┌──

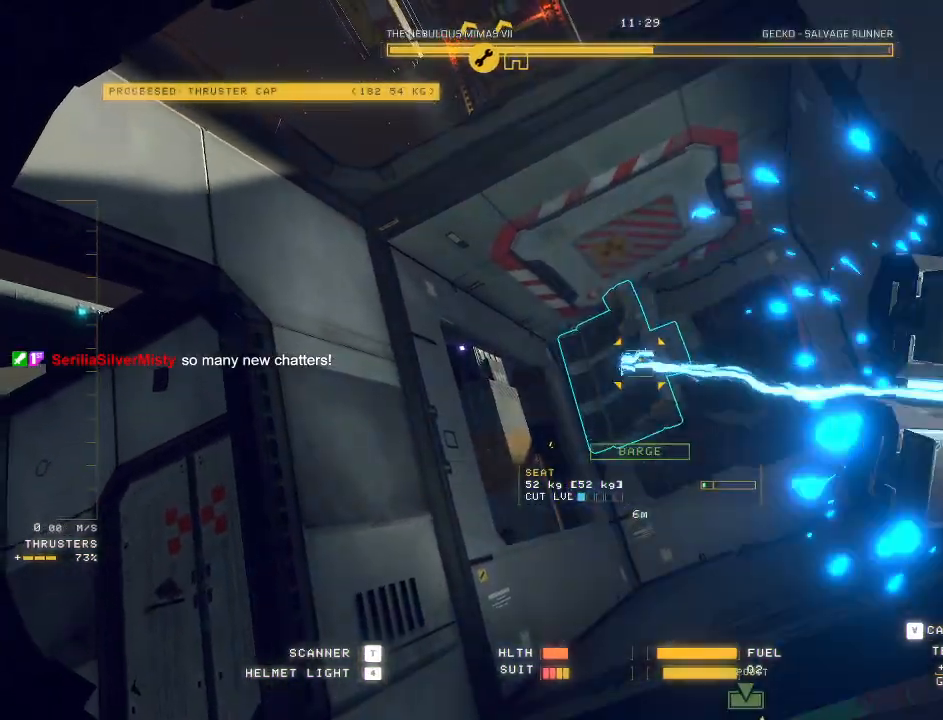
{"keys": ["s", "space"], "mouse": ["left", "mb5"], "events": [[83, "mouse_right", "down"], [133, "mouse_right", "up"], [217, "mouse_right", "down"], [300, "mouse_right", "up"]]}
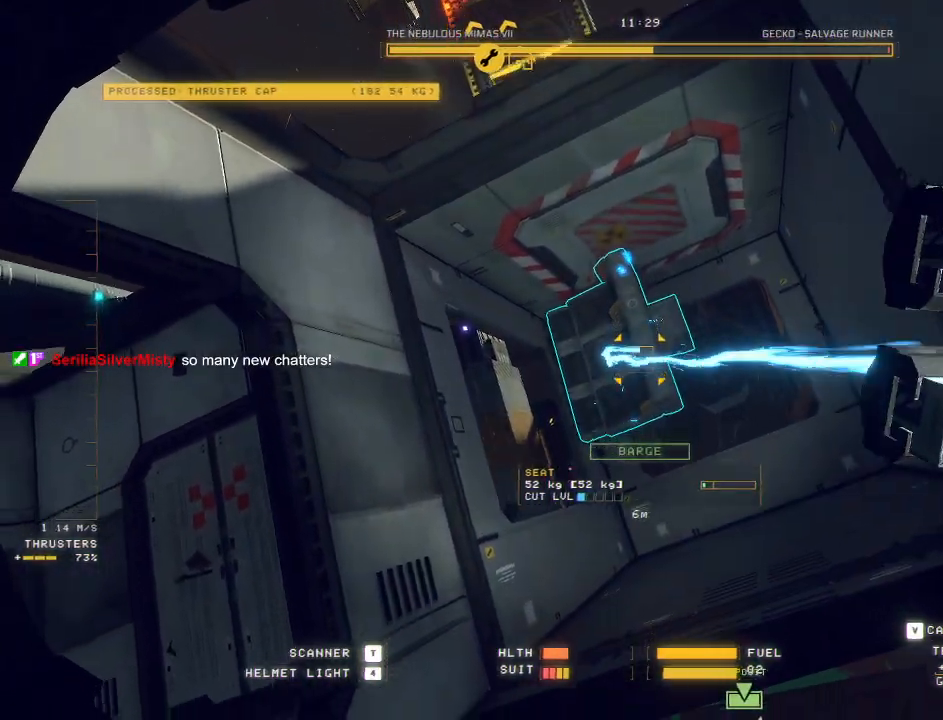
{"keys": ["s"], "mouse": ["left", "mb5"], "events": [[183, "space", "up"]]}
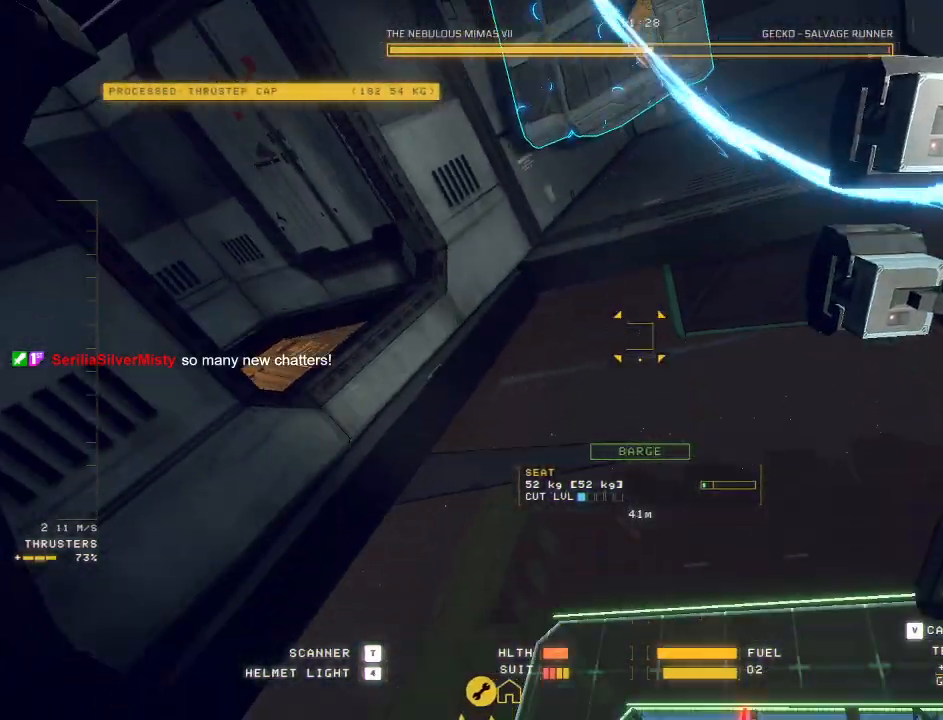
{"keys": ["ctrl"], "mouse": ["left", "mb5"], "events": [[183, "s", "up"], [267, "ctrl", "down"]]}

└──

* TASK ITEM
Each line above that has the word "down" must be copied.

* COMPLETED EXERCISE
{"keys": ["s", "space"], "mouse": ["left", "mb5"], "events": [[83, "mouse_right", "down"], [133, "mouse_right", "up"], [217, "mouse_right", "down"], [300, "mouse_right", "up"]]}
{"keys": ["ctrl"], "mouse": ["left", "mb5"], "events": [[183, "s", "up"], [267, "ctrl", "down"]]}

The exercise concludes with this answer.